Shape memory alloy technology leads to energy-efficient CubeSat

A team of College of Engineering seniors have created an energy efficient system for controlling solar panels on CubeSats using a nickel-titanium shape memory alloy.

Their design beat out teams from nine other universities to take first place at the CASMART 3rd Student Design Challenge in Germany. The international engineering competition for undergrad and graduate students asked teams to create innovative technologies using shape memory alloy.

CubeSats, sometimes called micro-satellites, can be as small as a 4-inch cube. They often use off-the-shelf parts and are inexpensive to launch into low-earth orbit. CubeSats can be used for everything from general research to communications and Earth observation.

Shape memory alloys have the ability to alter their shape in response to temperature changes. These changes can be used to push, pull and rotate a CubeSat’s solar panels without the need for sophisticated moving parts and heavy power usage. The alloy takes up less space than hydraulic or pneumatic systems and by eliminating pumps, gears, fluids and seals, there are fewer parts to fail. 

“The amount of power available in CubeSats prior to solar panel deployment is very, very limited,” said Michael Ayers, a mechanical and energy engineering senior. “Until it goes solar, the CubeSat is essentially a phone with no charger. Once the battery is gone, it’s over.”     

Brittney Thurston works with Michael Ayers on their Shape Memory Alloy system
Brittany Thurston, who presented the project in Germany on behalf of the team, works with Michael Ayers on their Shape Memory Alloy system.

The system designed by Ayers, and fellow Department of Mechanical and Energy Engineering students Brittany Thurstin, Kelsa Adams, Jordan Barnes, Robert Boone and David Evers opens, closes and moves a CubeSat’s solar panels in space using just 20 watts of battery power. 
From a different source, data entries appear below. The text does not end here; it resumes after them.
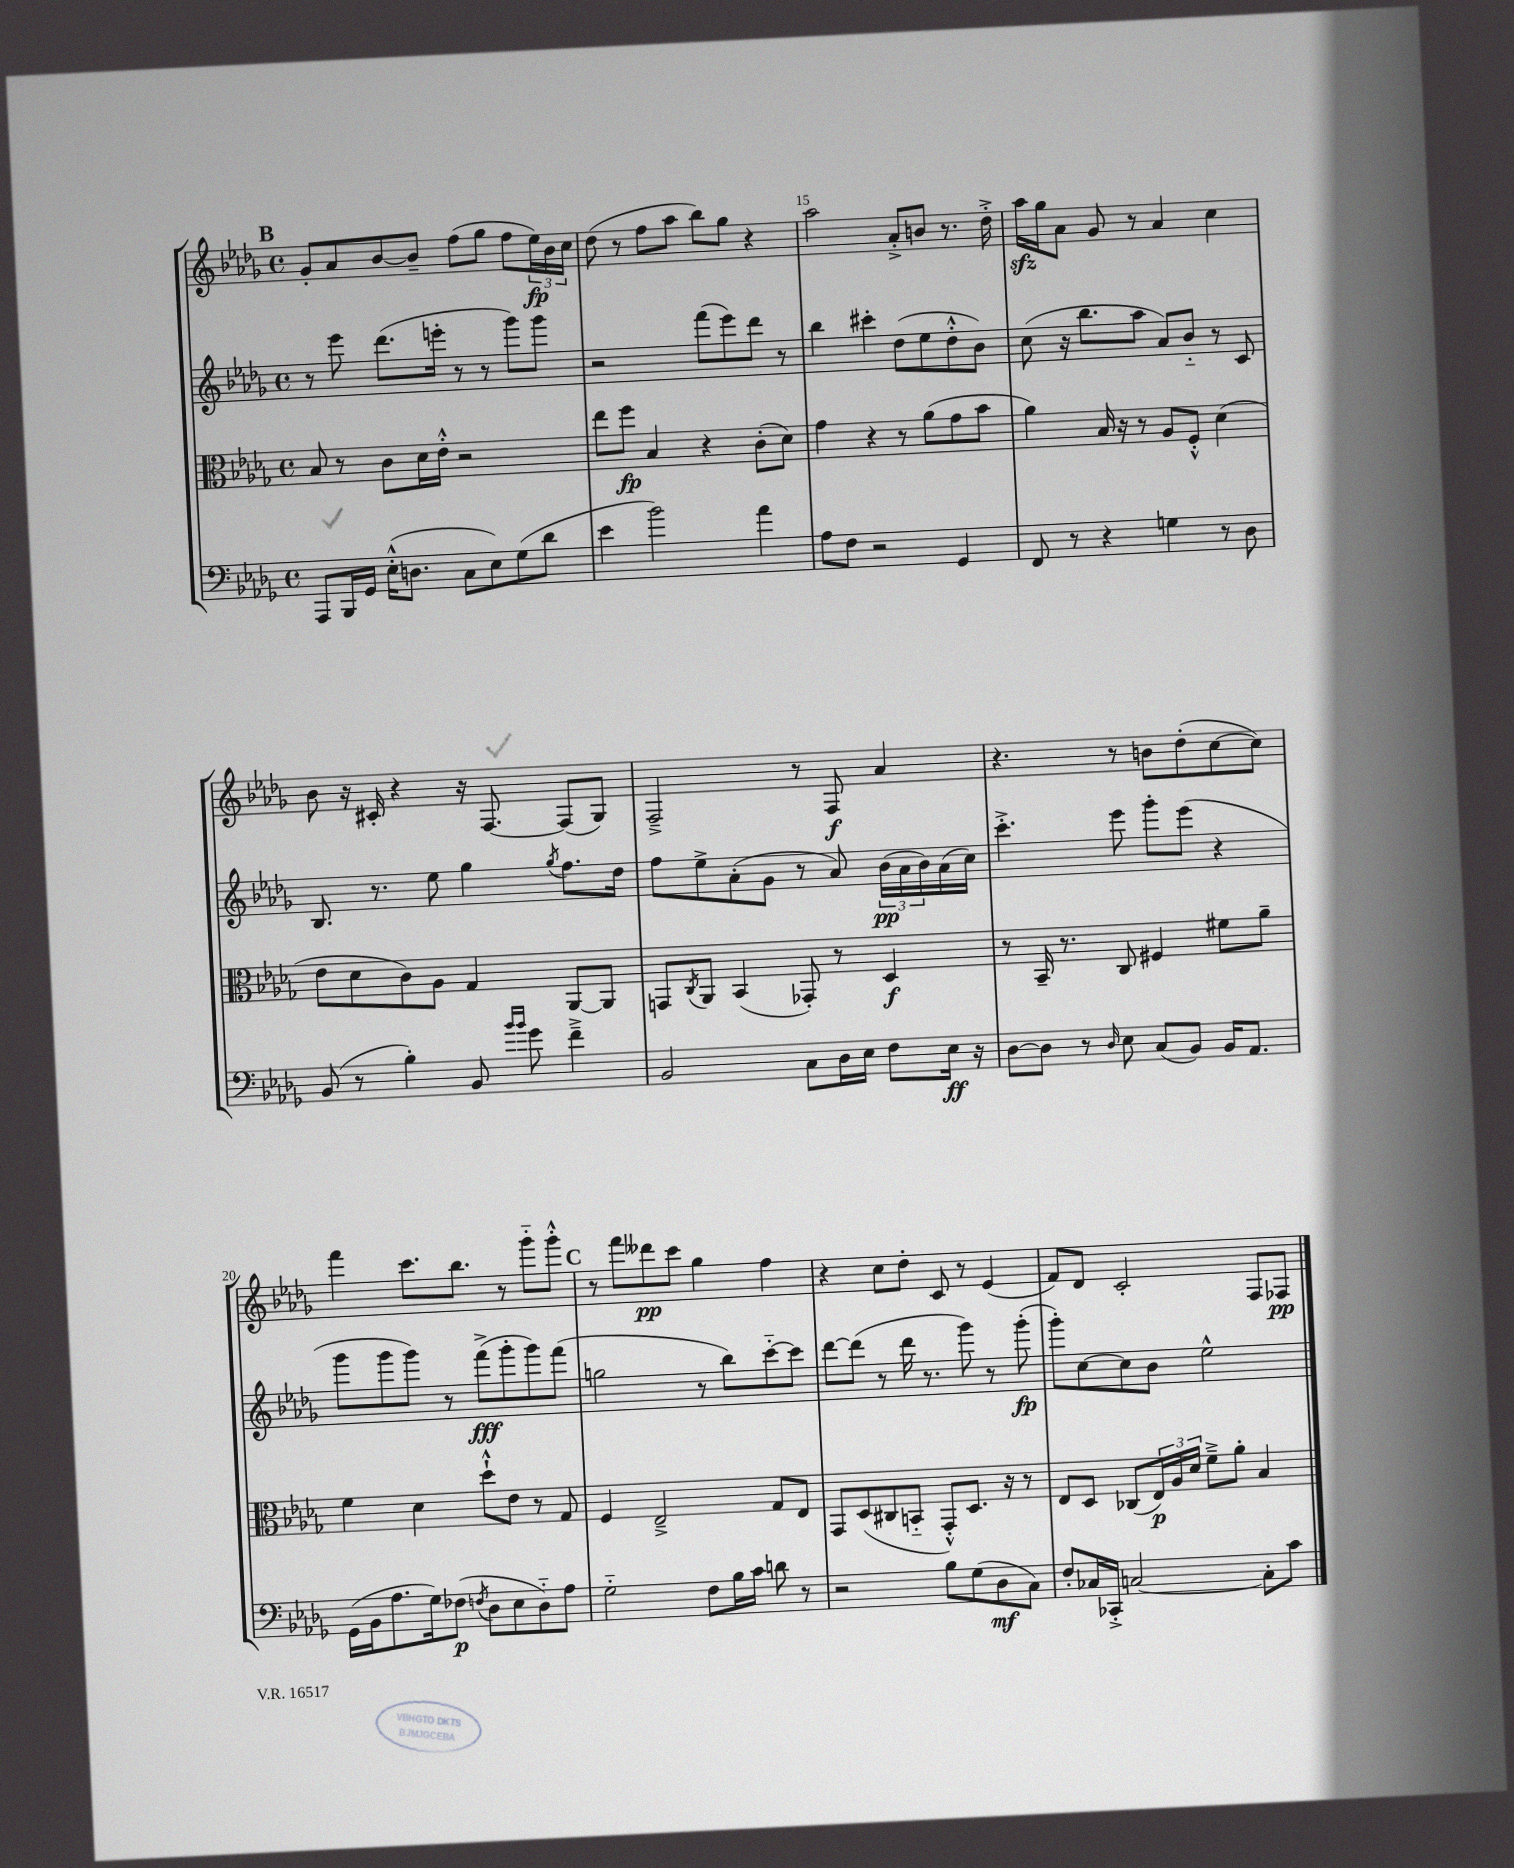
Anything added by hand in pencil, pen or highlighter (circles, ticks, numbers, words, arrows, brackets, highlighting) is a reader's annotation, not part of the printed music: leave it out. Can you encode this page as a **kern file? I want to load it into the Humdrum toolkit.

**kern	**kern	**kern	**kern
*staff4	*staff3	*staff2	*staff1
*clefF4	*clefC3	*clefG2	*clefG2
*k[b-e-a-d-g-]	*k[b-e-a-d-g-]	*k[b-e-a-d-g-]	*k[b-e-a-d-g-]
*M4/4	*M4/4	*M4/4	*M4/4
*met(c)	*met(c)	*met(c)	*met(c)
8AAA-/L	8B-/	8r	8g-'/L
16BBB-/L	8r	8eee-\	8a-/
16GG-/JJ	.	.	.
(16E-'^^\LK	8c\L	(8.ddd-\L	[8b-/
8.D\J	.	.	.
.	16d-\L	.	8b-~/]J
.	16e-'^^\JJ	16eee'\Jk	.
8C\L	2r	8r	(8ff\L
8E-\)	.	8r	8gg-\J
(8G-\	.	8ggg-\L)	8ff\L
8d-\J	.	8ggg-\J	24ee-\L)
.	.	.	24b-\
.	.	.	24cc\JJ
=	=	=	=
4e-\	8ee-\L	2r	(8dd-\
.	8ff\J	.	8r
2b-\)	4B-/	.	8ff\L
.	.	.	8aa-\J
.	4r	(8fff\L	8bb-\L)
.	.	8eee-\)	8gg-\J
4a-\	(8c'\L	8ddd-\J	4r
.	8d-\J)	8r	.
=	=	=	=
8A-\L	4g-\	4bb-\	2aa-\
8F\J	.	.	.
2r	4r	4ccc#'\	.
.	8r	(8dd-\L	8a-'^/L
.	(8a-\L	8ee-\	8b/J
4GG-/	8g-\	8dd-'^^\	8.r
.	8b-\J	8b-\J)	.
.	.	.	16dd-'^\
=	=	=	=
8FF/	4a-\)	(8cc\	16aa-\LL
.	.	.	16gg-\J
8r	.	16r	8a-\J
.	.	8.bb-\L	.
4r	16B-/	.	8g-/
.	16r	.	.
.	8r	8aa-\J	8r
4G\	8A-/L	8a-/L)	4a-/
.	8F'^^/J	8b-'~/J	.
8r	(4d-\	8r	4cc\
8D-\	.	8c/	.
=	=	=	=
(8BB-/	8e-\L	8.B-/	8b-\
8r	8d-\	.	16r
.	.	8.r	16c#'/
4B-'\)	8c\)	.	4r
.	8A-\J	8ee-\	.
8BB-/	4G-/	4gg-\	16r
.	.	.	[8.F/
16qqb-/LL	.	.	.
16qqb-/JJ	.	.	.
8g-\	.	.	.
.	.	8qgg-/	.
4f~^\	[8AA-/L	8.ff\L	(8F/]L
.	8AA-/]J	.	8G-/J)
.	.	16dd-\Jk	.
=	=	=	=
2BB-/	8GG/L	8ff\L	2F~^/
.	8qC/	.	.
.	8AA-/J	8ee-^\	.
.	(4BB-/	(8a-'\	.
.	.	8g-\J	.
8C\L	8GG-'/)	8r	8r
16D-\L	8r	8a-/)	8F/
16E-\JJ	.	.	.
8F\L	4D-/	(24b-\LL	4a-/
.	.	24a-\	.
.	.	24b-\)	.
16E-\Jk	.	(16a-\	.
16r	.	16cc\JJ)	.
=	=	=	=
[8D-\L	8r	4.ccc'^\	4.r
8D-\]J	16BB-~/	.	.
.	8.r	.	.
8r	.	.	.
16qqD-/	.	.	.
8E-\	8C/	8eee-\	8r
(8C/L	4F#/	8ggg-'\L	8b\L
8BB-/J)	.	(8eee-\J	(8dd-'\
16BB-/LK	8f#\L	4r	[8cc\
8.AA-/J	.	.	.
.	8a-~\J	.	8cc\]J)
=	=	=	=
(16GG-\LL	4f\	8ggg-\L	4fff\
16BB-\J	.	.	.
8.A-\	.	8ggg-\	.
.	4d-\	8ggg-\J)	8.ccc\L
16G-\k)	.	.	.
(8F-\J	.	8r	.
.	.	.	8.bb-\J
8qF/	.	.	.
8D-\L	8dd-`^^\L	(8fff^\L	.
8E-\	8e-\J	8ggg-'\	8r
8D-'~\)	8r	8ggg-\)	8ggg-'~\L
8A-\J	8G-/	(8fff\J	8ggg-'^^\J
=	=	=	=
2G-'~\	4F/	2gg\	8r
.	.	.	8fff\L
.	2E-~^/	.	8ddd--\
.	.	.	8ccc\J
8F\L	.	8r	4gg-\
16B-\L	.	8bb-\L)	.
16c\JJ	.	.	.
8d\	8G-/L	[8ccc'~\	4ff\
8r	8E-/J	8ccc\]J	.
=	=	=	=
2r	8GG-/L	[8ddd-\L	4r
.	(8D-/	(8ddd-\]J	.
.	8C#/	8r	8cc\L
.	8BB'~/J	16ddd-\	8dd-'\J
.	.	8.r	.
8B-\L	8GG-'^^/L)	.	8c/
(8G-\	8.D-/J	8ggg-\)	8r
8D-\	.	8r	(4e-/
.	16r	.	.
8C\J)	8r	(8ggg-'\	.
=	=	=	=
8F'/L	8E-/L	8ggg-'\L)	8f/L)
16C-/L	8D-/J	[8cc\	8d-/J
16CC-'^/JJ	.	.	.
[2C/	(8C-/L	8cc\]	2c'/
.	24E-/L)	8b-\J	.
.	24A-/	.	.
.	24d-/JJ	.	.
.	8f~^\L	2ee-^^\	.
.	8a-'\J	.	.
8C'\]L	4B-/	.	8F/L
8c\J	.	.	8F-/J
==	==	==	==
*-	*-	*-	*-
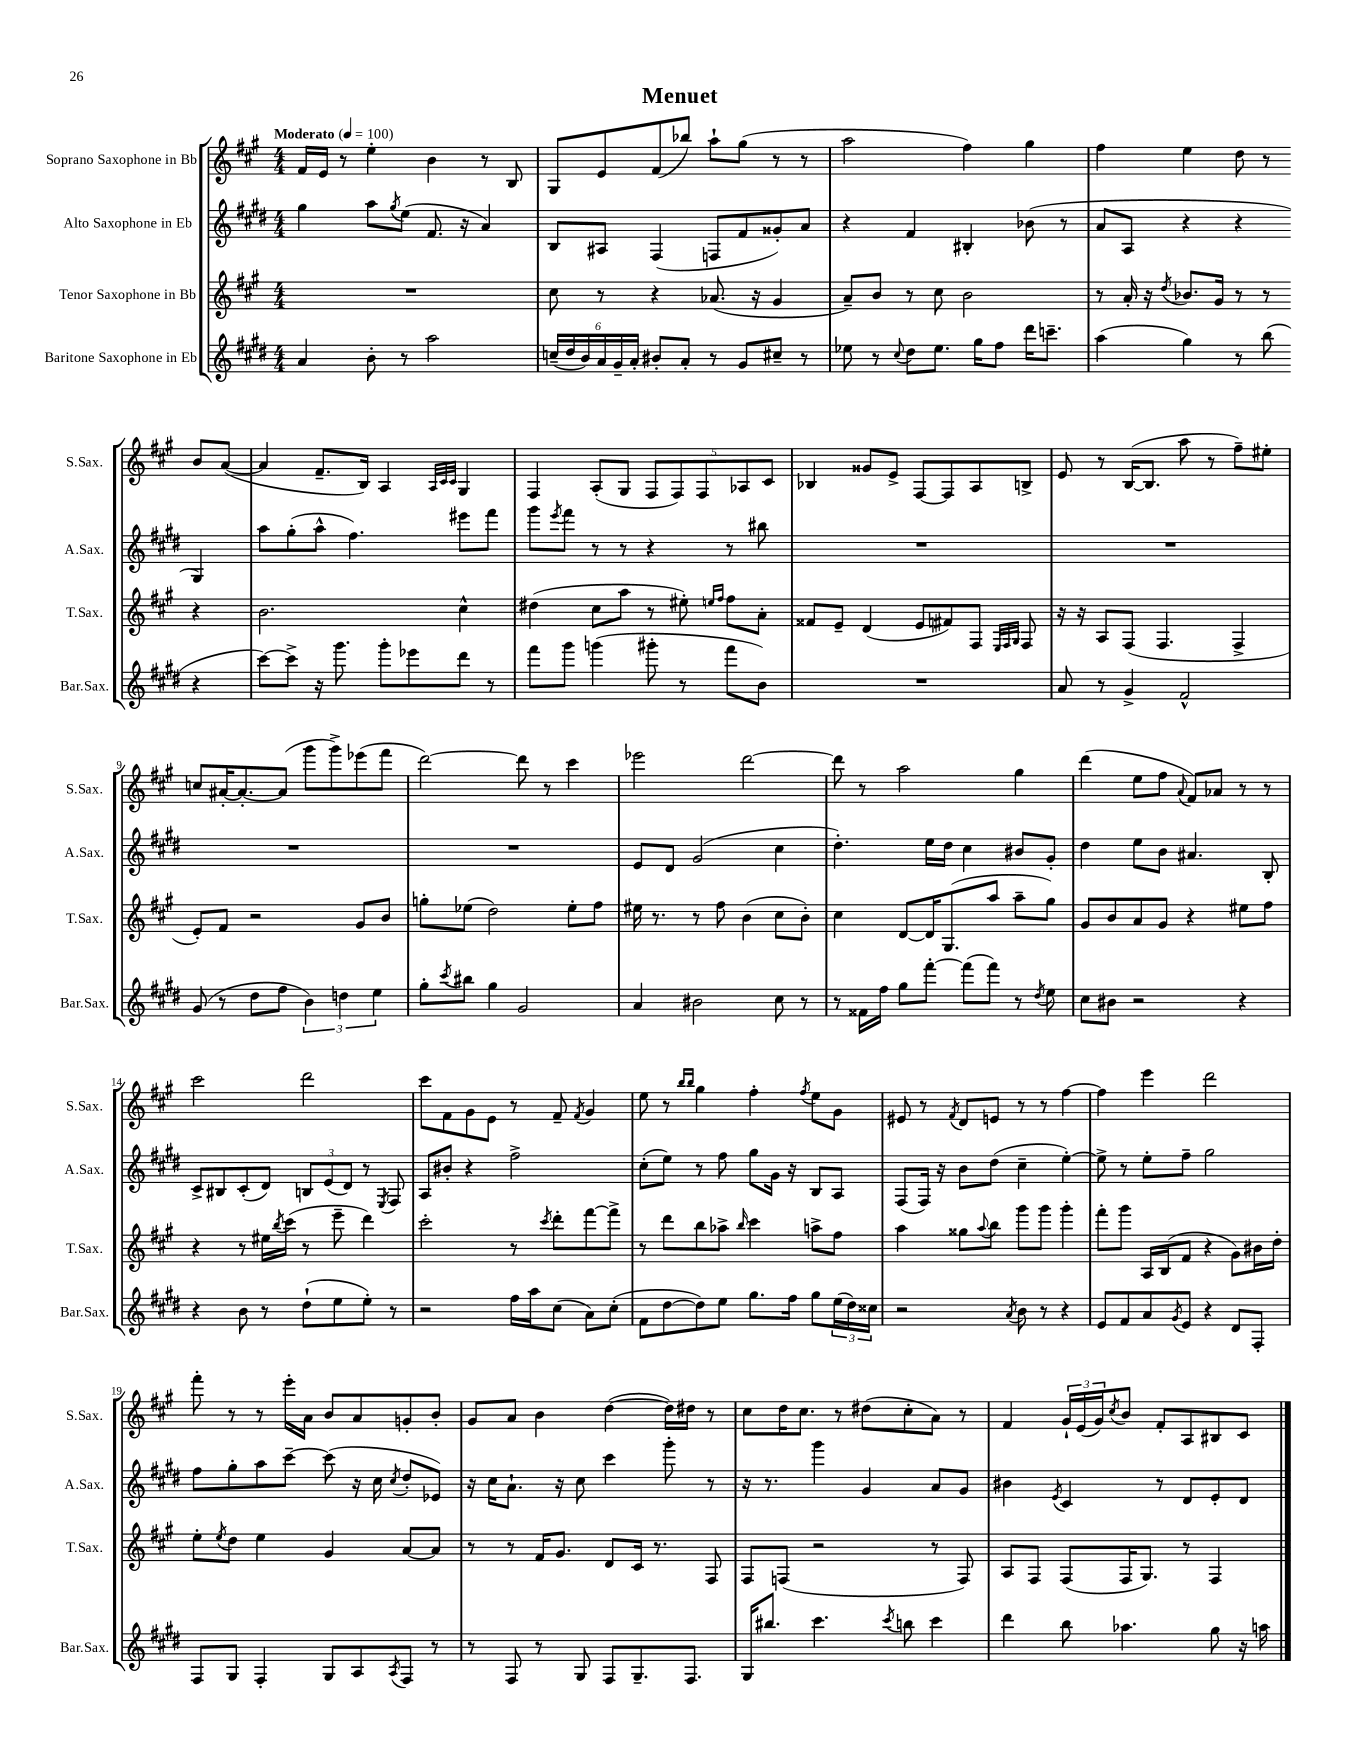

“For this project, we developed three separate shape memory alloy mechanisms for our CubeSat, named Penny, a retention mechanism that holds the solar panels in place during launch, a deployment mechanism that extends the solar panels into space and an actuator that moves the panels to follow the sun,” said Thurstin. “Applying a minimal amount of electricity provides all the mechanical energy needed to get the satellite up and running. We actually built a CubeSat to show just how the shape memory alloy system would work.”

Beyond controlling solar panels on CubeSats, the UNT teams’ research has applications in industries such as aeronautics, automotive, space, bio-medical and many others.

UNT Department of Mechanical and Energy Engineering professor Richard Zhang mentored the team’s development of the design and electrical controls. Professor Marcus Young and Research Associate Robert Wheeler in the Department of Materials Science and Engineering advised the team on shape memory alloy forming and material properties.